TASK INPUT »
◆ ◆ ◆ ◆ ◆
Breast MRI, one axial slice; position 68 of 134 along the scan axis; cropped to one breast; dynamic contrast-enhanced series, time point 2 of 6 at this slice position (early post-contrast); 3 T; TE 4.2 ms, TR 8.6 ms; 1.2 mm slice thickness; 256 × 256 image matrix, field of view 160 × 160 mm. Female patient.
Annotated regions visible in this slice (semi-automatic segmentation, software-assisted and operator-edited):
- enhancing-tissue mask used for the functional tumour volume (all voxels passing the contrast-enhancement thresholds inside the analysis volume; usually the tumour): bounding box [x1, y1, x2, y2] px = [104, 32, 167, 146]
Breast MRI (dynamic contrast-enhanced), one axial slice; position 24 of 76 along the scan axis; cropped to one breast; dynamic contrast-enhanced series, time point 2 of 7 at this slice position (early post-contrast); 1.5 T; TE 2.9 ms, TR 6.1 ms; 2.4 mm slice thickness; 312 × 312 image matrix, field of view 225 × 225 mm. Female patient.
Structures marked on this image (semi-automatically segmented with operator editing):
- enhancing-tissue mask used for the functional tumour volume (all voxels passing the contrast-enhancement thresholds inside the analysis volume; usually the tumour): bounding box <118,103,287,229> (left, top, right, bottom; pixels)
◆ ◆ ◆ ◆ ◆
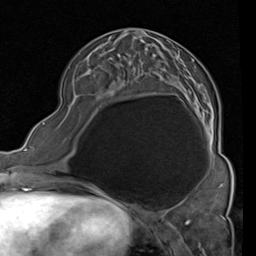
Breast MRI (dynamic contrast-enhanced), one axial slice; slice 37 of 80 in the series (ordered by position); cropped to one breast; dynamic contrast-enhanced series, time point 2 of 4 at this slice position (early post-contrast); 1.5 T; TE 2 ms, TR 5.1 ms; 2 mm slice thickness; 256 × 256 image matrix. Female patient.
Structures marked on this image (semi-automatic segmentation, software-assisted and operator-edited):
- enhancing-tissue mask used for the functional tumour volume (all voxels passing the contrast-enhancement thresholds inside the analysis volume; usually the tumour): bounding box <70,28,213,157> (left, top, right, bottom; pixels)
◆ ◆ ◆ ◆ ◆
EXERCISE » Copy each line of the listing above that includes the word "view".

WRITTEN RESPONSE »
Breast MRI, one axial slice; position 68 of 134 along the scan axis; cropped to one breast; dynamic contrast-enhanced series, time point 2 of 6 at this slice position (early post-contrast); 3 T; TE 4.2 ms, TR 8.6 ms; 1.2 mm slice thickness; 256 × 256 image matrix, field of view 160 × 160 mm. Female patient.
Breast MRI (dynamic contrast-enhanced), one axial slice; position 24 of 76 along the scan axis; cropped to one breast; dynamic contrast-enhanced series, time point 2 of 7 at this slice position (early post-contrast); 1.5 T; TE 2.9 ms, TR 6.1 ms; 2.4 mm slice thickness; 312 × 312 image matrix, field of view 225 × 225 mm. Female patient.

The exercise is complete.